Atlantis: Milo’s Return

Today’s quick review: Atlantis: Milo’s Return. With the rebirth of Atlantis underway, Milo Thatch (James Arnold Taylor), the explorer who helped discover the sunken city, returns to the surface with Kida (Cree Summer), now the Queen of Atlantis. Reuniting with Milo’s old friends, they follow rumors of an enormous sea monster to a North Atlantic fishing village to determine whether the beast is a rogue Atlantean weapon.

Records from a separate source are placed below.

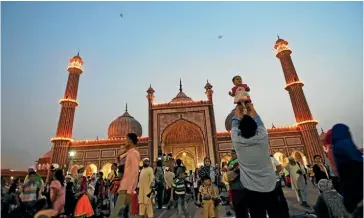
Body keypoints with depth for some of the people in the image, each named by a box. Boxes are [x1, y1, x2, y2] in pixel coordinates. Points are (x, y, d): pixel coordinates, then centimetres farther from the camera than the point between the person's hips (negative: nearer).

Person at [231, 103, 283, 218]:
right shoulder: (262, 137, -10)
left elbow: (235, 124, 7)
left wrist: (238, 110, 25)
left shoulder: (237, 141, -13)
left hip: (252, 189, -1)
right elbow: (259, 122, 10)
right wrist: (251, 108, 28)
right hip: (270, 187, 2)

Atlantis: Milo’s Return is an animated fantasy adventure with modest amounts of humor and a flimsy plot. Though nominally the sequel to Atlantis: The Lost Empire, Milo’s Return shares remarkably little with the original. Instead it transplants the cast into a new story with only loose ties to Atlantis. The result is a flat movie that scraps many of the strengths of the first one. What’s left is watchable but unexciting.

Milo’s Return consists of three short stories that are largely independent of one another. The stories are generic kids’ fare: Milo and friends travel around the world to investigate strange events that could be the work of Atlantean technology. The closest the stories have to a unifying theme is Kida’s doubts about whether to hide Atlantis from the world. The disjointed structure of the movie gives it little purpose and no emotional arc whatsoever.

Atlantis: Milo’s Return serves mainly as an excuse to revisit the characters of the first film. If you happened to enjoy The Lost Empire’s goofy supporting cast, you may get something out of their antics in Milo’s Return. But without a meaningful story for them to engage with, it’s mostly an empty exercise.

5.1 out of 10 on IMDB. I give it a 5.5 for light adventure and a dash of comedy held back by mediocre writing and a weak premise.